Un análisis realizado por autoridades de salud y especialistas detectó que el 27 por ciento de los niños evaluados en el área metropolitana de Monterrey presenta presencia de plomo en la sangre, una situación asociada a la contaminación en zonas industriales.
El estudio, efectuado entre marzo y abril de 2025 por la Secretaría de Salud estatal, Tec Salud y los Cendis de Tierra y Libertad, incluyó a 1,239 menores de entre 0 y 7 años. De ellos, 329 dieron positivo a este metal, mientras que 84 se encuentran en niveles considerados críticos.
Las mayores concentraciones se registraron en San Nicolás, Escobedo y el norponiente de Monterrey, zonas donde operan diversas industrias, entre ellas plantas relacionadas con el procesamiento de metales.

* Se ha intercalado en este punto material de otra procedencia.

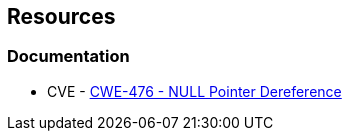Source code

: == Resources

=== Documentation

* CVE  - https://cwe.mitre.org/data/definitions/476[CWE-476 - NULL Pointer Dereference]
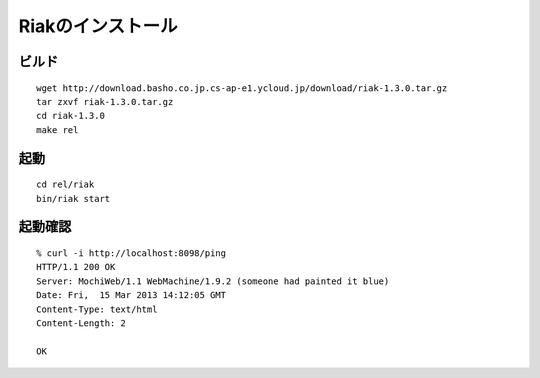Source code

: Riakのインストール
=========================================

ビルド
------

::

  wget http://download.basho.co.jp.cs-ap-e1.ycloud.jp/download/riak-1.3.0.tar.gz
  tar zxvf riak-1.3.0.tar.gz
  cd riak-1.3.0
  make rel

起動
----

::

  cd rel/riak
  bin/riak start

起動確認
---------

::

  % curl -i http://localhost:8098/ping
  HTTP/1.1 200 OK
  Server: MochiWeb/1.1 WebMachine/1.9.2 (someone had painted it blue)
  Date: Fri,  15 Mar 2013 14:12:05 GMT
  Content-Type: text/html
  Content-Length: 2

  OK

De acuerdo con los especialistas, la exposición al plomo representa un riesgo significativo para la salud infantil, ya que puede afectar el desarrollo neurológico, reducir la capacidad intelectual y generar síntomas como cansancio, irritabilidad y pérdida de apetito.
Si bien la cercanía a fuentes industriales es un factor determinante, los investigadores señalaron que la contaminación puede desplazarse a través del aire, lo que explicaría la presencia del metal en menores que no habitan cerca de estas zonas.
Además del entorno industrial, otros elementos como pinturas antiguas, utensilios de barro vidriado y ciertos productos de consumo también pueden contribuir a la exposición.
Autoridades y especialistas coinciden en la necesidad de profundizar en el análisis de los datos y establecer acciones coordinadas entre dependencias para atender la problemática y proteger la salud de la población infantil.